I have run the code successfully many times in spark-shell.   I probably put it incorrectly in one of the locations. 

 

Any thoughts on what I am missing?

New Contributor
Posts: 3
Registered: ‎05-13-2016

Re: Oozie - Spark Action - Hive

I'm facing exactly the same issue. Trying to run a Spark job that is using a HiveContext from an Oozie Spark action results in the job failing to connect to the Hive metastore. I also tried adding the hive-site.xml in the various mentioned places to no avail. So where would be the right place to configure the Oozie Spark action to play nicely with Hive?
Explorer
Posts: 19
Registered: ‎02-11-2016

Re: Oozie - Spark Action - Hive

I'm off to other areas for the time being due to timeboxing. I will need to figure this out eventually.  I did find a few other posts on the web from others having the same problem.  But, I did not find solutions.  Good luck.   

 

If/when I get back to this and figure it out.  I'll post a solution.

New Contributor
Posts: 3
Registered: ‎05-13-2016

Re: Oozie - Spark Action - Hive

I found a solution, even though it is not the prettiest.

 

In the Spark job, before creating the SparkContext, you need to set a system property for the Hive metastore URI like so:

 

System.setProperty("hive.metastore.uris", "thrift://<your metastore host>:9083");

I have tried setting this through the Oozie configuration but to no avail. So far, this was the only way to make it work. 

Explorer
Posts: 19
Registered: ‎02-11-2016

Re: Oozie - Spark Action - Hive

Perfect! I added it and can see the right hive env now. It is pretty enough. Thanks!
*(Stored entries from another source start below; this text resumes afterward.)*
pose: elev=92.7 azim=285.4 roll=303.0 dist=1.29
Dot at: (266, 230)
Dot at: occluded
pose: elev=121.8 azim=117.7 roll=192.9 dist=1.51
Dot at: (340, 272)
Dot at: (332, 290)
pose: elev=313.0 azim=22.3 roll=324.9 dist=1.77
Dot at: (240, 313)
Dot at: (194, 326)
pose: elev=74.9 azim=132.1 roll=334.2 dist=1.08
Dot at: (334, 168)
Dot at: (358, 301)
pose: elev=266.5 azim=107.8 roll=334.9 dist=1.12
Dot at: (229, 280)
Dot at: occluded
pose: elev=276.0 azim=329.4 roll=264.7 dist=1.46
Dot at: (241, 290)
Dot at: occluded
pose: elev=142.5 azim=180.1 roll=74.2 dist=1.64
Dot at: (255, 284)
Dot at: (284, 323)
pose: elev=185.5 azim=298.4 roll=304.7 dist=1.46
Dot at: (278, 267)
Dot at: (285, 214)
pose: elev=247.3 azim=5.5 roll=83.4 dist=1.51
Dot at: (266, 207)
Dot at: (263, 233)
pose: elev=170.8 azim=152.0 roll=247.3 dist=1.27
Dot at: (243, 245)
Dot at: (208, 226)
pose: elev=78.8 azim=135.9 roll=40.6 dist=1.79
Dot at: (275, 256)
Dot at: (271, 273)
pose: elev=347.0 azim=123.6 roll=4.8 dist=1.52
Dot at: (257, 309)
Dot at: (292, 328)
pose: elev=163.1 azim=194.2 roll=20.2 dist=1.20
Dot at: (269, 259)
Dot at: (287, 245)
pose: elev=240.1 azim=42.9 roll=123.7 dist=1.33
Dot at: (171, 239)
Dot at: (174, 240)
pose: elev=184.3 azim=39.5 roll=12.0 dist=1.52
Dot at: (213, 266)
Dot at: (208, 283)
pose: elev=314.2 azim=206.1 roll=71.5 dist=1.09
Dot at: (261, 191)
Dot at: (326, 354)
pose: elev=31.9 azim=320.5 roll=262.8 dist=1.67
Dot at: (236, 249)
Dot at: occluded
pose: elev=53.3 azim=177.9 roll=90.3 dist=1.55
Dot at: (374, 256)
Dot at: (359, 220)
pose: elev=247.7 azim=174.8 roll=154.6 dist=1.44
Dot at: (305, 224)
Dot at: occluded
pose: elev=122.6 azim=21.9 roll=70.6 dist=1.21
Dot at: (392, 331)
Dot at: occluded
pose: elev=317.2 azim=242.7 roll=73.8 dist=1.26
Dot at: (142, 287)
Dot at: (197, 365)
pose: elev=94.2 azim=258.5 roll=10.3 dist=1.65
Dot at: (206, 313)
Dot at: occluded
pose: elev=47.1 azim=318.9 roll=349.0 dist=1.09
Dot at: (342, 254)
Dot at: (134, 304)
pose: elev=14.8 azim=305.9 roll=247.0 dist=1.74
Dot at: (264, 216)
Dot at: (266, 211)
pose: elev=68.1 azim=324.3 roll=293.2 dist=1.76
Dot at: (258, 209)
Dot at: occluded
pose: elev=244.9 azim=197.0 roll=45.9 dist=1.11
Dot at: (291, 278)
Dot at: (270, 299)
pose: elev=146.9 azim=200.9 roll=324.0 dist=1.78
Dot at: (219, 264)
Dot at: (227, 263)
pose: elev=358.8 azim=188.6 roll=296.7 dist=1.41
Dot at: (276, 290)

Hopefully we can figure out how to do it through Oozie later. But, I'm happy...
New Contributor
Posts: 3
Registered: ‎05-13-2016

Re: Oozie - Spark Action - Hive

Found another way of achieving this which also works for PySpark in an Oozie Spark action.

 

Add this to the <spark-opts> tag in the action definition:

--conf spark.yarn.appMasterEnv.hive.metastore.uris=thrift://<your-hive-metastore>:9083

This will add the metastore URI to the application master environment and should allow successful connection to Hive for using tables inside a PySpark script.